You should be checking overall requests per second, and if a certain number is exceeded, you simply ignore the rest. That number should be sufficiently high to not cause problems during normal functioning, but should protect against such attacks.

Also, as a general rule, you should probably not assume that an attack would not come from an authenticated user, as least for what concerns DOS attacks. A weak password would easily allow someone to presume the identity of an old user. So supposing you could do such a check, your (human) users should never need to perform requests at such rates not withstanding simply because you have many individual users.

Answer 3

In AWS, there are the related services AWS Shield and AWS WAF. They are primarily intended for preventing DDoS attacks but also offer support for rate-limiting based on IP addresses.

In WAF, the concept is called Rate-Based Rules. Preventing brute-force based login attempts is mentioned as a use case in the original announcement:

This new rule type protects customer websites and APIs from threats such as web-layer DDoS attacks, brute force login attempts and bad bots. Rate Based Rules are automatically triggered when web requests from a client exceed a certain configurable threshold.

Other cloud providers should have similar offerings. Here, is a tabular comparison: Google Cloud Armor vs. AWS WAF vs. Cloudflare WAF.

As you are already using Nginx, using the built-in IP based rate-limiting might also be simple option. The module is called ngx_http_limit_req_module. This blog post describes how it can be used.

Please note that IP based rate limiting is a relatively simple concept but it is not perfect:

• IP addresses might be shared (people working in the same office) leading to false positives
• An attacker might have easy access to multiple IP addresses and use them to bypass the limits (distributed brute-force login attack)
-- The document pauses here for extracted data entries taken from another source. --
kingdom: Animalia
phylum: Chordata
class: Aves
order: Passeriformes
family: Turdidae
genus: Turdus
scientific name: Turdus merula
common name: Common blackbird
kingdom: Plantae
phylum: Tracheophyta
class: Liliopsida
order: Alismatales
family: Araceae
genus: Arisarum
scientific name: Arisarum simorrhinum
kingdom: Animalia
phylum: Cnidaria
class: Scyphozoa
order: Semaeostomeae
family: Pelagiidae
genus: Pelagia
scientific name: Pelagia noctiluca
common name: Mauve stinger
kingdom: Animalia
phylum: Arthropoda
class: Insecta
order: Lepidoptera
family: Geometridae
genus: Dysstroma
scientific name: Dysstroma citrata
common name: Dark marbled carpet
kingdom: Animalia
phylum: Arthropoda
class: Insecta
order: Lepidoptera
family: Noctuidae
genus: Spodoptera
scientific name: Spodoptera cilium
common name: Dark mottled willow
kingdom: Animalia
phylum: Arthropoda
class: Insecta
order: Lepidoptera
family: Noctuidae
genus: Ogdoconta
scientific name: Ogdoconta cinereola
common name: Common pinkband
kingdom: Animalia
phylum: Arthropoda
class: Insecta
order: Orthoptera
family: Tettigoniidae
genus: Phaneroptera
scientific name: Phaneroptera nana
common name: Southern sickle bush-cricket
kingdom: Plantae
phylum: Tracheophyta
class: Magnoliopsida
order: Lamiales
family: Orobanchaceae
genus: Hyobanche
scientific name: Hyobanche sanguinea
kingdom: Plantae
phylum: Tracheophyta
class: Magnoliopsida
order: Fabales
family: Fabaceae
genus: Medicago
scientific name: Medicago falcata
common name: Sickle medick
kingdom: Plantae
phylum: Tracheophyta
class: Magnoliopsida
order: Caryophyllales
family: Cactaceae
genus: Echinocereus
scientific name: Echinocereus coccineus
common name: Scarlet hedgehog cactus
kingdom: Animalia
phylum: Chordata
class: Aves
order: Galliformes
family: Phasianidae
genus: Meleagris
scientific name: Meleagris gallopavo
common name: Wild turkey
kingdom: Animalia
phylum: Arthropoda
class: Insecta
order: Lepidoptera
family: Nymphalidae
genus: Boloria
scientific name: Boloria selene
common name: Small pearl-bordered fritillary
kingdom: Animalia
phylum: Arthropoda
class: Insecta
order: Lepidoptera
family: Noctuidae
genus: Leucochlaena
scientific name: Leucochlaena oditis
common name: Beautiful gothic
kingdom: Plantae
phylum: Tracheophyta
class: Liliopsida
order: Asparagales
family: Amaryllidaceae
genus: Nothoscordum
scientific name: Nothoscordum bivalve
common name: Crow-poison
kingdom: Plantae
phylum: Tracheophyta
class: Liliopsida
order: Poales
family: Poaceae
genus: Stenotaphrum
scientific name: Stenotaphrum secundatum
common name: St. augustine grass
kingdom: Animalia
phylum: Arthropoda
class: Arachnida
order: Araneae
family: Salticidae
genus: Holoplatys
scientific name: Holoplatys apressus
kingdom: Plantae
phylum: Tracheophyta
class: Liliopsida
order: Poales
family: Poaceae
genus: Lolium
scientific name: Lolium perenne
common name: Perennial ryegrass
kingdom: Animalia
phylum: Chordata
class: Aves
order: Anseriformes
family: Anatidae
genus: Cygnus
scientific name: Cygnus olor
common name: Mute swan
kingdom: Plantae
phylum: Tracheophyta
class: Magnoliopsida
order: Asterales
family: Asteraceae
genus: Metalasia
In general, IP addresses are a good start. But if you need stronger protection, your best choices will depend on your thread model (which kind of attacks you want to prevent).

Answer 4

One of Cloudflare's main offerings is protection against Denial of Service attacks by providing an intelligent proxy for your API/web server. The basic service is free; they make money off of other related services like CDN services and load balancing. They also provide more sophisticated and controllable Rate Limiting services, currently at the rate of US $.05 per 10k good requests (no charge for rejected requests), but you have to upgrade to paid plans to get more than one global rule.

You can use Cloudflare's service with AWS or any other platform so long as you have control over your domain's name servers (as in, you can change the name servers registered for your domain).

You can provide separate rate limits for anonymous and logged-in users by directing logged-in users to different URLs. For example, you might simply prefix all your anonymously available URL paths with '/u' to create an endpoint that always requires authentication and has a different rate limit.

Note that Cloudflare's rate limiting (like all commercial rate limiting for anonymous users I am aware of) defines a client by its IP address. This can cause problems for people using commercial VPNs or Tor, since they tend to hide a large number of clients behind 1 IP address for added privacy.